ETA: none of my siblings or I took any of my parents’ furniture when we moved out. I mean, it could be because there are still some of my siblings living at home, but I think it would be weird for there just to be empty rooms sitting around with no beds or dressers.
Post # 12
@ruby26: thats what my parents did for us. Set up stocks when we were babies and when we would get birthday money at like 4-10 they would juat put it in there. Which I never noticed. Also contributing their own money. I was able to use that as a downpayment and for home renovations and still have some as a ‘savings’ .
Post # 13
@tiffanyscanlan: Honestly, I think it’s better to put that money towards university or some kind of other post-secondary education or training. That’s what my parents did – I finished university free of debt, on the condition that I support myself when I moved out. So I got a job in high school to start saving for that. As a teen I was also expected to pay my own cell phone bill, put gas in the car if I used it, small things like that, in place of paying them “rent” or whatever. All the leftover money, and any money I got from them or from family, I put into savings for when I moved out. I’m not saying your idea is bad, I just don’t see the point. A kid is going to have to learn to support themselves at some point as an adult, why not start right away?
As for the room and furniture – with me, when I moved out I took all the furniture in the room except for the bed. I left that for my parents if they wanted to make it a guest room or something. I even took the window dressings, the rug, the TV and game console, and the landline phone that was in the room. I refinished the room for them, though. I took down all the posters I stuck to the walls and the ceiling (yeah, that many), redid the drywall, and painted everything in a colour of their choosing.
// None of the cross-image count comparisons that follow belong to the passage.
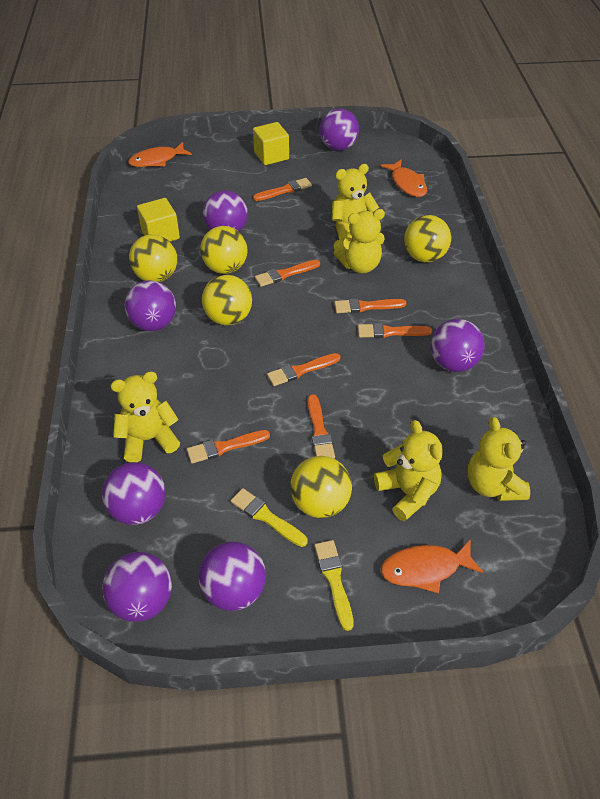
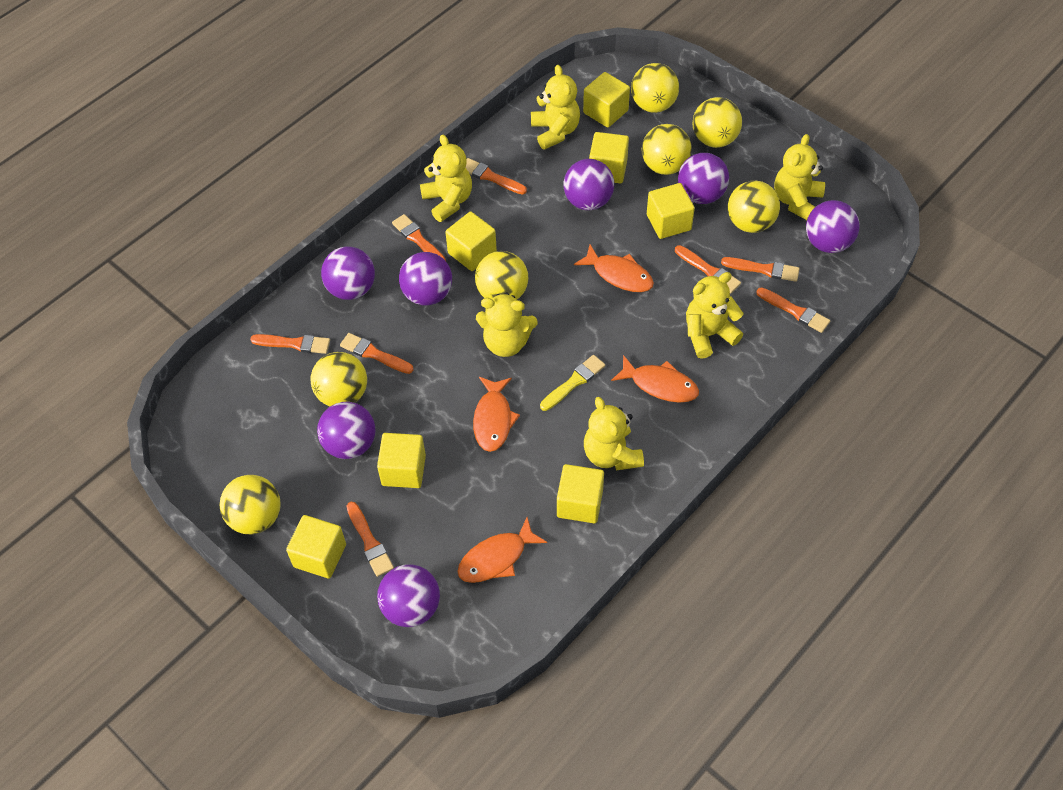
orange brush: 7 -> 8
orange fish: 3 -> 4
yellow ball: 5 -> 7
yellow brush: 2 -> 1
yellow cube: 2 -> 7
yellow teddy bear: 5 -> 6

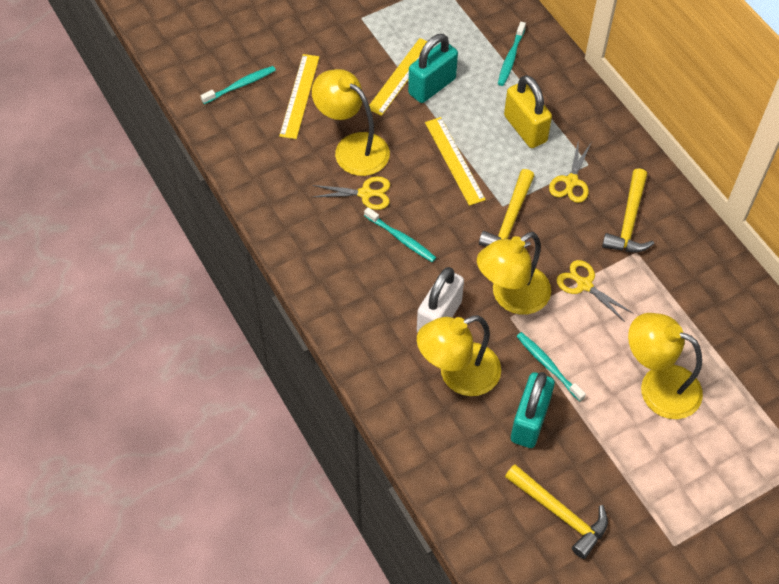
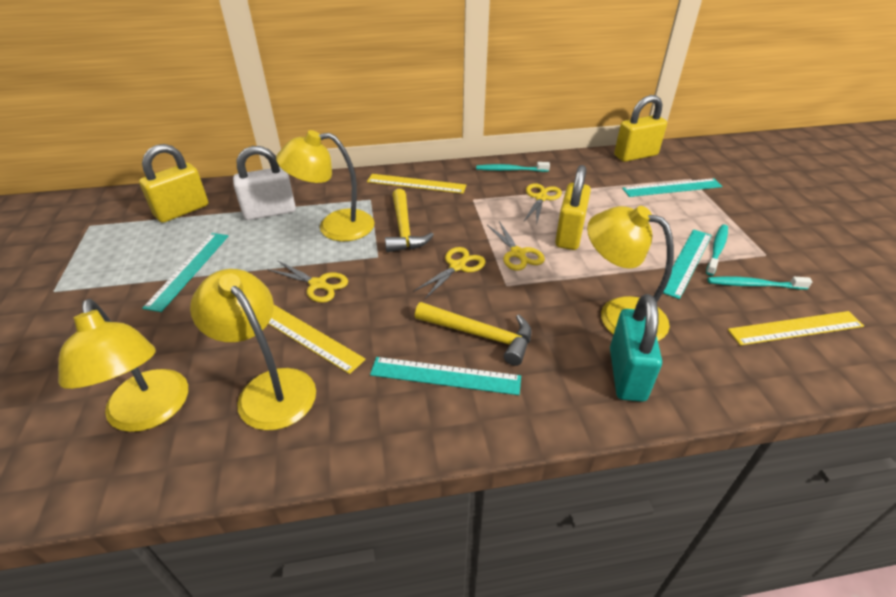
turquoise padlock: 2 -> 1
turquoise ruler: 0 -> 4
turquoise toothbrush: 4 -> 3
yellow hammer: 3 -> 2
yellow padlock: 1 -> 3
yellow scissors: 3 -> 4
It was great – painting the room felt like I was closing one chapter of my life and opening the next, because it was no longer my room.
Post # 14
It is always good to make up budgets and plans for a better tomorrow as though what I would suggest you that until and unless you don’t have kids try spending less on children’s room may be that would help you securing your savings but when you have kids then there you may plan for renovating their room.
Post # 15
@MrsN14: Your parents a freaking awesome!!!
Post # 16
I’m surprised everyone is saying they didn’t take their bedroom furniture. I took everything in my bedroom but I didn’t get any money from my parents. I got a couple hundred dollars from my mom for college but it was a tiny percentage of how much it cost. If I have kids I will probably set up a college fund for them but not for just moving out.